WHAT YOU WILL DO ▸
A – Reproduce the stretch of the tax residency judgment from "(a)a person, other" through "not presently relevant." word for word.
B – Identify each line of the records that contains the string "банком" and copy those lines in full.

TEXT PROVIDED ▸
━━━

The submission was that the appellant could not be regarded as a “resident” of Australia because she was here on a restricted student visa which required her to return to her home country.  The Tribunal found that she intended to stay in Australia and pursue a career;  that intended stay being indefinite apart from holidays and the requirements of the visa no doubt and that she was, in the ordinary sense of the word, a “resident” of Australia. The appellant's argument sought to rely on the inclusory words of the definition in s 6(1) of the Act. That definition reads as follows:

‘Resident’ or ‘resident of Australia’ means:

(a)a person, other than a company, who resides in Australia and includes a person:

(i)whose domicile is in Australia, unless the Commissioner is satisfied that his permanent place of abode is outside Australia;

(ii)who has actually been in Australia, continuously or intermittently, during more than one-half of the year of income, unless the Commissioner is satisfied that his usual place of abode is outside Australia and that he does not intend to take up residence in Australia.”

Other paragraphs of the definition are not presently relevant.

Both the Tribunal and the learned primary judge took the view that the word “resides” in the opening words of paragraph (a) had its ordinary English meaning and that as a matter of fact the appellant had, in each year of income, resided in Australia in the sense that she had lived here.  The fact of the visa restrictions was not regarded either by the Tribunal or the learned primary judge as of any significance.  We were referred to the provisions in the Immigration Act 1930 in support of a submission. With respect, I find no assistance to be gained from the words used in that legislation.

The inclusory words of the definition clearly in paragraph one extend the ordinary meaning of the word resident to persons domiciled in Australia but subject to the exclusion if the Commissioner is satisfied that the person has a permanent place of abode outside Australia.  The second paragraph may or may not relate to persons who, in the ordinary sense of the words, reside in Australia in the year of income.  It is arguable that they extend the definition only to persons who do not so reside despite a presence in Australia for the statutory period of more than one half of a year.  The alternative view is that the language of (ii) may be intended more to subtract from the ordinary case of a resident, the special case described in (a)(ii) but subject to the exclusory words and thus apply to a person who in the ordinary sense is a resident of Australia.

Whatever view of the construction of s 6(a)(ii), the Tribunal found that the appellant fell outside the terms of that subparagraph because she had no usual place of abode outside Australia.  On the evidence, this factual finding was open to it.  Although it was suggested that the words, “usual place of abode”, had a special meaning which might differ from the ordinary meaning, what that special meaning was, was not apparent.  In the circumstances, no error of law was revealed in the Tribunal's decision.

The Failure to Give Notice

The failure to give notice of assessment some eight years from the making of the calculation of assessable income and tax payable is, it is submitted, such as to render invalid the notice of assessment as a result of of s 174 of the Act which provides:

“As soon as conveniently may be after any assessment is made, the Commissioner shall serve notice thereof in writing by post or otherwise upon the person liable to pay the tax.”

━━━

SUPPLIED RECORDS ▸

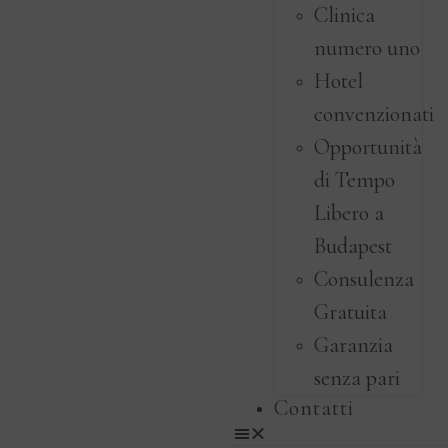
Clinica
numero uno
Hotel
convenzionati
Opportunità
di Tempo
Libero a
Budapest
Consulenza
Gratuita
Garanzia
senza pari
Contatti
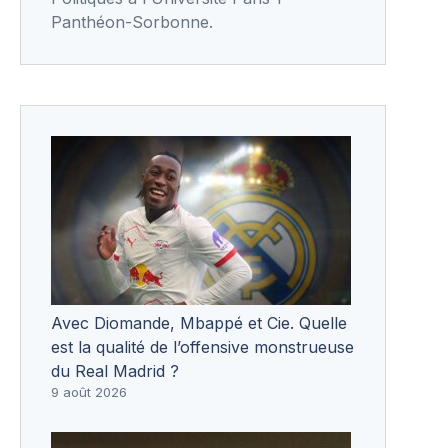
Panthéon-Sorbonne.
Avec Diomande, Mbappé et Cie. Quelle
est la qualité de l’offensive monstrueuse
du Real Madrid ?
9 août 2026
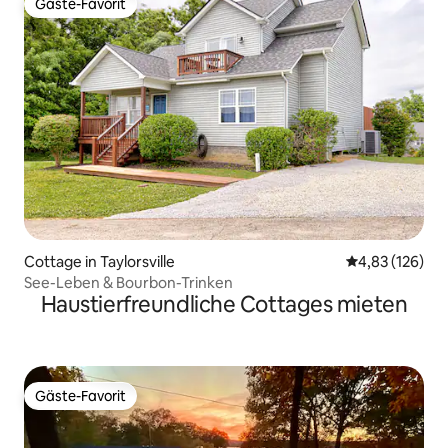
Gäste-Favorit
Gäste-Favorit
Cottage in Taylorsville
Durchschnittl
4,83 (126)
See-Leben & Bourbon-Trinken
Haustierfreundliche Cottages mieten
Gäste-Favorit
Gäste-Favorit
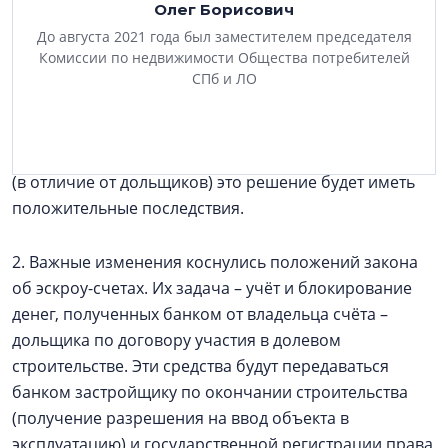
многоквартирных домов. Такое право останется
Олег Борисович
только у ЖСК, созданных в рамках процедуры
До августа 2021 года был заместителем председателя
банкротства компаний-застройщиков, а также у
Комиссии по недвижимости Общества потребителей
кооперативов, строящих на участках,
СПб и ЛО
предоставленных из муниципальной или
государственной собственности. С учётом
недостаточной правовой защищённости пайщиков
(в отличие от дольщиков) это решение будет иметь
положительные последствия.
2. Важные изменения коснулись положений закона
об эскроу-счетах. Их задача – учёт и блокирование
денег, полученных банком от владельца счёта –
дольщика по договору участия в долевом
строительстве. Эти средства будут передаваться
банком застройщику по окончании строительства
(получение разрешения на ввод объекта в
эксплуатацию) и государственной регистрации права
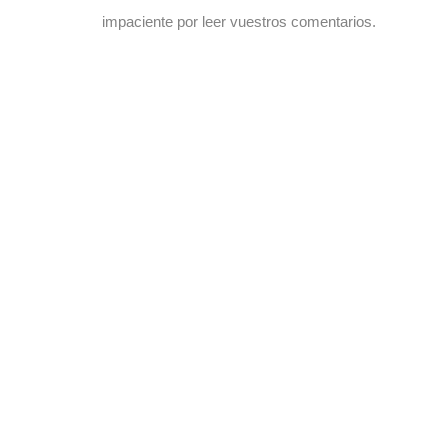
impaciente por leer vuestros comentarios.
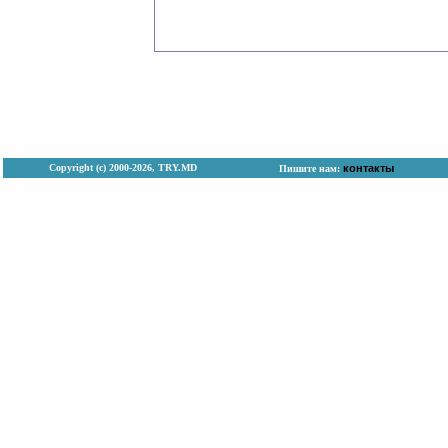
Copyright (с) 2000-2026, TRY.MD
контакты
Пишите нам:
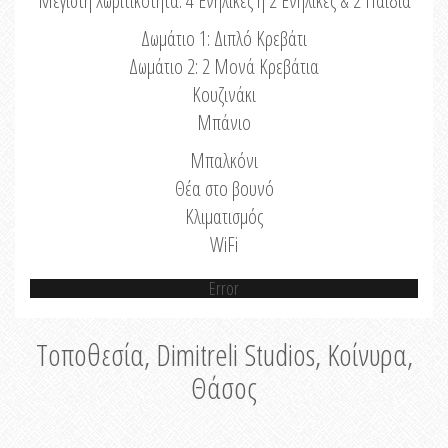
Μέγιστη Χωριτικότητα: 4 Ενήλικες ή 2 Ενήλικες & 2 Παιδιά
Δωμάτιο 1: Διπλό Κρεβάτι
Δωμάτιο 2: 2 Μονά Κρεβάτια
Κουζινάκι
Μπάνιο
Μπαλκόνι
Θέα στο βουνό
Κλιματισμός
WiFi
Error
Τοποθεσία, Dimitreli Studios, Κοίνυρα,
Θάσος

━━━

ANSWER SECTION ▸
A –
(a)a person, other than a company, who resides in Australia and includes a person:

(i)whose domicile is in Australia, unless the Commissioner is satisfied that his permanent place of abode is outside Australia;

(ii)who has actually been in Australia, continuously or intermittently, during more than one-half of the year of income, unless the Commissioner is satisfied that his usual place of abode is outside Australia and that he does not intend to take up residence in Australia.”

Other paragraphs of the definition are not presently relevant.

B –
денег, полученных банком от владельца счёта –
банком застройщику по окончании строительства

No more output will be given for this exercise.